Technologies proposed by the various applicants include fiber to the home, DSL, and wireless.
In addition the Vermont Council for Rural Development has requested $2.5 million for a sustainable broadband adoption program to help assure that Vermonters in 24 pilot communities have the equipment, training, and motivation to use broadband.
The Vermont Center for Geographic Information has applied for a $1.96 million grant to continue and extend Vermont's broadband mapping effort. The Department of Libraries has applied for 80 percent stimulus funding of $754,000 for a public computing center project to assure that computers are available in selected libraries for those who do not yet have equipment or broadband connections available at home.

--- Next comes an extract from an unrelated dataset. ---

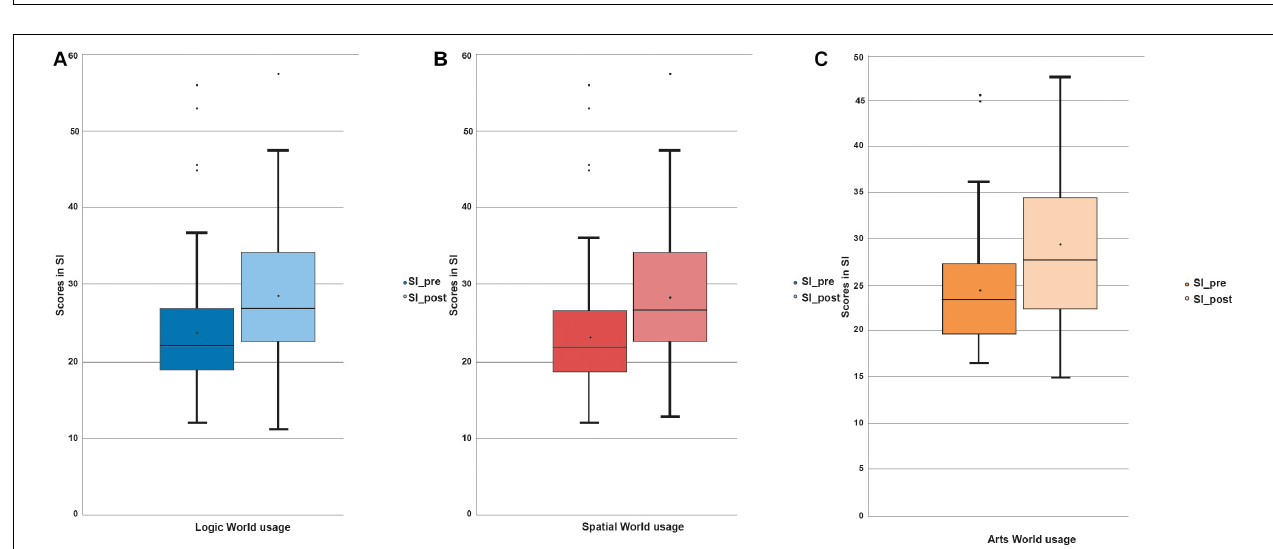
FIGURE 4 | (A) Graphic of S1 Scores from students that played the Logic World. (B) Graphic of S1 Scores from students that played the Spatial World. (C) Graphic of S1 Scores from students that played the Arts World.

Using definitions of broadband adopted by the federal agencies for the stimulus program, it is estimated that less than 20 percent of Vermont's 242,200 residences did not have broadband available as of January 2009.
There are existing, legally enforceable agreements with Comcast and FairPoint that should bring this number down to near 10 percent by the end of 2010. It is possible that stimulus grants now applied for could reduce this to less than 5 percent.
The goal remains 100 percent broadband availability but the state, Comcast and FairPoint have come up short in many of their pronouncements to date. Comcast and FairPoint have been slow to expand broadband coverage without the assistance of the taxpayers.